TELUKKUANTAN (RIAUPOS.CO) - Kasus tunjangan rumah dinas DPRD Kuansing 2019 terus bergulir. Bahkan, pihak Kejaksaan Negeri (Kejari) Kuansing secara intensif memintai keterangan anggota DPRD Kuansing periode 2014-2019.
Dari penyelidikan yang dilakukan, pihak Kejari Kuansing menemukan dua alat bukti terkait kasus tunjangan rumah dinas DPRD Kuansing.
"Dari penyelidikan yang dilakukan, ditemukan dua alat bukti. Jadi minggu depan kasus ini sudah bisa naik ke tingkat penyidikan," kata Kepala Kejaksaan Negeri (Kajari) Kuansing Hadiman SH MH, Rabu (29/9/2021) di Teluk Kuantan.
Ketika ditanya siapa dan berapa orang yang akan menjadi tersangka dalam kasus ini, Hadiman menyebut jika itu akan diumumkan setelah kasus ini naik ke penyidikan.
’’Nanti saja usai naik ke penyidikan,’’ jawab Hadiman.
Untuk memperkuat bukti, Hadiman menyebut tetap akan memeriksa delapan anggota DPRD Kuansing yang sempat mangkir dari panggilan jaksa. Surat panggilan sudah dilayangkan pada Selasa kemarin kepada delapan anggota dewan itu.

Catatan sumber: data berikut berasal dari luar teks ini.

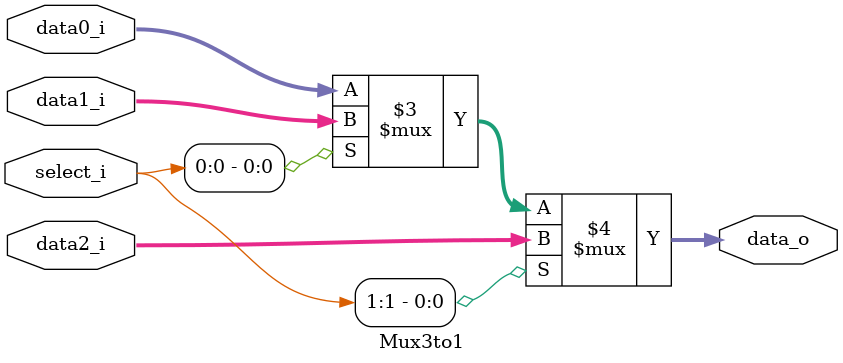
<source format=v>
module Mux3to1( data0_i, data1_i, data2_i, select_i, data_o );

parameter size = 0;			   
			
//I/O ports               
input wire	[size-1:0] data0_i;          
input wire	[size-1:0] data1_i;
input wire	[size-1:0] data2_i;
input wire	[2-1:0] select_i;
output wire	[size-1:0] data_o; 

//Main function

assign data_o = (select_i[1]==1)?data2_i:((select_i[0]==1)?data1_i:data0_i);		//10,00,01


/*your code here*/

endmodule      

</source>
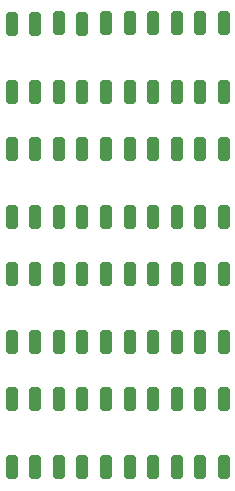
<source format=gtp>
G04 #@! TF.GenerationSoftware,KiCad,Pcbnew,8.0.7*
G04 #@! TF.CreationDate,2025-01-10T19:29:53-05:00*
G04 #@! TF.ProjectId,panel,70616e65-6c2e-46b6-9963-61645f706362,rev?*
G04 #@! TF.SameCoordinates,Original*
G04 #@! TF.FileFunction,Paste,Top*
G04 #@! TF.FilePolarity,Positive*
%FSLAX46Y46*%
G04 Gerber Fmt 4.6, Leading zero omitted, Abs format (unit mm)*
G04 Created by KiCad (PCBNEW 8.0.7) date 2025-01-10 19:29:53*
%MOMM*%
%LPD*%
G01*
G04 APERTURE LIST*
G04 Aperture macros list*
%AMRoundRect*
0 Rectangle with rounded corners*
0 $1 Rounding radius*
0 $2 $3 $4 $5 $6 $7 $8 $9 X,Y pos of 4 corners*
0 Add a 4 corners polygon primitive as box body*
4,1,4,$2,$3,$4,$5,$6,$7,$8,$9,$2,$3,0*
0 Add four circle primitives for the rounded corners*
1,1,$1+$1,$2,$3*
1,1,$1+$1,$4,$5*
1,1,$1+$1,$6,$7*
1,1,$1+$1,$8,$9*
0 Add four rect primitives between the rounded corners*
20,1,$1+$1,$2,$3,$4,$5,0*
20,1,$1+$1,$4,$5,$6,$7,0*
20,1,$1+$1,$6,$7,$8,$9,0*
20,1,$1+$1,$8,$9,$2,$3,0*%
G04 Aperture macros list end*
%ADD10RoundRect,0.250000X-0.250000X-0.750000X0.250000X-0.750000X0.250000X0.750000X-0.250000X0.750000X0*%
G04 APERTURE END LIST*
D10*
G04 #@! TO.C,J19*
X26700000Y-30600000D03*
G04 #@! TD*
G04 #@! TO.C,J5*
X18700000Y-36400000D03*
G04 #@! TD*
G04 #@! TO.C,J19*
X26700000Y-20000000D03*
G04 #@! TD*
G04 #@! TO.C,J17*
X22700000Y-20000000D03*
G04 #@! TD*
G04 #@! TO.C,J9*
X26700000Y-47000000D03*
G04 #@! TD*
G04 #@! TO.C,J2*
X12700000Y-25800000D03*
G04 #@! TD*
G04 #@! TO.C,J8*
X24700000Y-47000000D03*
G04 #@! TD*
G04 #@! TO.C,J12*
X12700000Y-41210000D03*
G04 #@! TD*
G04 #@! TO.C,J15*
X18700000Y-41210000D03*
G04 #@! TD*
G04 #@! TO.C,J10*
X28700000Y-36400000D03*
G04 #@! TD*
G04 #@! TO.C,J13*
X14700000Y-30610000D03*
G04 #@! TD*
G04 #@! TO.C,J18*
X24700000Y-9400000D03*
G04 #@! TD*
G04 #@! TO.C,J2*
X12700000Y-36400000D03*
G04 #@! TD*
G04 #@! TO.C,J20*
X28700000Y-9400000D03*
G04 #@! TD*
G04 #@! TO.C,J11*
X30700000Y-25800000D03*
G04 #@! TD*
G04 #@! TO.C,J4*
X16700000Y-47000000D03*
G04 #@! TD*
G04 #@! TO.C,J14*
X20700000Y-9400000D03*
G04 #@! TD*
G04 #@! TO.C,J15*
X18700000Y-20010000D03*
G04 #@! TD*
G04 #@! TO.C,J3*
X14700000Y-15200000D03*
G04 #@! TD*
G04 #@! TO.C,J3*
X14700000Y-25800000D03*
G04 #@! TD*
G04 #@! TO.C,J16*
X16700000Y-9400000D03*
G04 #@! TD*
G04 #@! TO.C,J8*
X24700000Y-15200000D03*
G04 #@! TD*
G04 #@! TO.C,J17*
X22700000Y-41200000D03*
G04 #@! TD*
G04 #@! TO.C,J11*
X30700000Y-47000000D03*
G04 #@! TD*
G04 #@! TO.C,J14*
X20700000Y-41200000D03*
G04 #@! TD*
G04 #@! TO.C,J4*
X16700000Y-36400000D03*
G04 #@! TD*
G04 #@! TO.C,J9*
X26700000Y-25800000D03*
G04 #@! TD*
G04 #@! TO.C,J5*
X18700000Y-25800000D03*
G04 #@! TD*
G04 #@! TO.C,J10*
X28700000Y-25800000D03*
G04 #@! TD*
G04 #@! TO.C,J16*
X16700000Y-41200000D03*
G04 #@! TD*
G04 #@! TO.C,J7*
X22700000Y-47000000D03*
G04 #@! TD*
G04 #@! TO.C,J13*
X14700000Y-9410000D03*
G04 #@! TD*
G04 #@! TO.C,J18*
X24700000Y-41200000D03*
G04 #@! TD*
G04 #@! TO.C,J3*
X14700000Y-47000000D03*
G04 #@! TD*
G04 #@! TO.C,J6*
X20700000Y-15200000D03*
G04 #@! TD*
G04 #@! TO.C,J8*
X24700000Y-25800000D03*
G04 #@! TD*
G04 #@! TO.C,J21*
X30700000Y-20000000D03*
G04 #@! TD*
G04 #@! TO.C,J6*
X20700000Y-25800000D03*
G04 #@! TD*
G04 #@! TO.C,J20*
X28700000Y-41200000D03*
G04 #@! TD*
G04 #@! TO.C,J7*
X22700000Y-15200000D03*
G04 #@! TD*
G04 #@! TO.C,J20*
X28700000Y-30600000D03*
G04 #@! TD*
G04 #@! TO.C,J20*
X28700000Y-20000000D03*
G04 #@! TD*
G04 #@! TO.C,J4*
X16700000Y-25800000D03*
G04 #@! TD*
G04 #@! TO.C,J12*
X12700000Y-9410000D03*
G04 #@! TD*
G04 #@! TO.C,J16*
X16700000Y-20000000D03*
G04 #@! TD*
G04 #@! TO.C,J14*
X20700000Y-30600000D03*
G04 #@! TD*
G04 #@! TO.C,J4*
X16700000Y-15200000D03*
G04 #@! TD*
G04 #@! TO.C,J5*
X18700000Y-47000000D03*
G04 #@! TD*
G04 #@! TO.C,J21*
X30700000Y-30600000D03*
G04 #@! TD*
G04 #@! TO.C,J18*
X24700000Y-30600000D03*
G04 #@! TD*
G04 #@! TO.C,J8*
X24700000Y-36400000D03*
G04 #@! TD*
G04 #@! TO.C,J7*
X22700000Y-36400000D03*
G04 #@! TD*
G04 #@! TO.C,J19*
X26700000Y-41200000D03*
G04 #@! TD*
G04 #@! TO.C,J17*
X22700000Y-9400000D03*
G04 #@! TD*
G04 #@! TO.C,J3*
X14700000Y-36400000D03*
G04 #@! TD*
G04 #@! TO.C,J9*
X26700000Y-15200000D03*
G04 #@! TD*
G04 #@! TO.C,J11*
X30700000Y-15200000D03*
G04 #@! TD*
G04 #@! TO.C,J12*
X12700000Y-30610000D03*
G04 #@! TD*
G04 #@! TO.C,J9*
X26700000Y-36400000D03*
G04 #@! TD*
G04 #@! TO.C,J2*
X12700000Y-47000000D03*
G04 #@! TD*
G04 #@! TO.C,J12*
X12700000Y-20010000D03*
G04 #@! TD*
G04 #@! TO.C,J14*
X20700000Y-20000000D03*
G04 #@! TD*
G04 #@! TO.C,J2*
X12700000Y-15200000D03*
G04 #@! TD*
G04 #@! TO.C,J16*
X16700000Y-30600000D03*
G04 #@! TD*
G04 #@! TO.C,J6*
X20700000Y-36400000D03*
G04 #@! TD*
G04 #@! TO.C,J6*
X20700000Y-47000000D03*
G04 #@! TD*
G04 #@! TO.C,J5*
X18700000Y-15200000D03*
G04 #@! TD*
G04 #@! TO.C,J10*
X28700000Y-15200000D03*
G04 #@! TD*
G04 #@! TO.C,J18*
X24700000Y-20000000D03*
G04 #@! TD*
G04 #@! TO.C,J7*
X22700000Y-25800000D03*
G04 #@! TD*
G04 #@! TO.C,J21*
X30700000Y-41200000D03*
G04 #@! TD*
G04 #@! TO.C,J21*
X30700000Y-9400000D03*
G04 #@! TD*
G04 #@! TO.C,J10*
X28700000Y-47000000D03*
G04 #@! TD*
G04 #@! TO.C,J17*
X22700000Y-30600000D03*
G04 #@! TD*
G04 #@! TO.C,J11*
X30700000Y-36400000D03*
G04 #@! TD*
G04 #@! TO.C,J13*
X14700000Y-20010000D03*
G04 #@! TD*
G04 #@! TO.C,J15*
X18700000Y-9410000D03*
G04 #@! TD*
G04 #@! TO.C,J15*
X18700000Y-30610000D03*
G04 #@! TD*
G04 #@! TO.C,J13*
X14700000Y-41210000D03*
G04 #@! TD*
G04 #@! TO.C,J19*
X26700000Y-9400000D03*
G04 #@! TD*
M02*

</source>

’Mereka yang tidak datang, berlasan mereka ada rapat dengan pihak pemkab. Satu yang hadir dari sembilan yang dipanggil. Selasa (28/9/2021) kemarin langsung di layangkan kembali surat pemanggilan ulang kepada delapan anggota DPRD yang tidak hadir itu. Keterangan mereka sebagai penguat bukti yang sudah ada," jelasnya.
Untuk diketahui, dalam penyelidikan kasus ini, pihak Kejari Kuansing sudah memeriksa puluhan saksi baik itu dari anggota dewan yang aktif dan mantan dewan. Selain dewan, jaksa juga telah memeriksa Sekwan DPRD Kuansing dan mantan Sekwan serta sejumlah ASN di Sekretariat DPRD Kuansing juga turut diperiksa.
Hadiman mengatakan jika kasus dugaan korupsi tunjangan rumah dinas ini juga sangat menjadi atensi masyarakat Kuansing. Karena diduga banyak merugikan uang daerah. Untuk itu pihaknya serius menggarap kasus yang menjadi salah satu kasus yang masuk poin pertama yang harus diselesaikan.
Diketahui, Ketua dan Wakil Ketua DPRD Kuansing dalam Perbup No.36 Tahun 2013 diterbitkan oleh Pemerintah Kabupaten Kuansing saat itu, menerima tunjangan perumahan setiap bulannya sebesar Rp18 juta atau Rp216 juta per tahun.
Sedangkan di dalam Perbup pada Pasal 4 ayat 3 disebutkan bahwa unsur pimpinan diberikan tunjangan apabila pimpinan DPRD dan anggota DPRD belum disediakan perumahan dan fasilitas kelengkapan lainnya. Tetapi realita di lapangan, pimpinan DPRD Kuansing tersebut sudah dibangunkan rumah dinas dari Anggaran Pendapatan Belanja Daerah (APBD).
Akibat diterimanya tunjangan perumahan oleh pimpinan wakil rakyat tersebut, ada dugaan potensi kerugian keuangan daerah (korupsi-red).
Sementara setelah ditelusuri oleh pihak kejaksaan hingga saat ini, tidak ada ditemukan sewa rumah atau kontrak rumah di Kuansing yang bernilai Rp216 juta per tahun. Di sini ada kecurigaan pihak penegak hukum adanya indikasi mark up uang negara.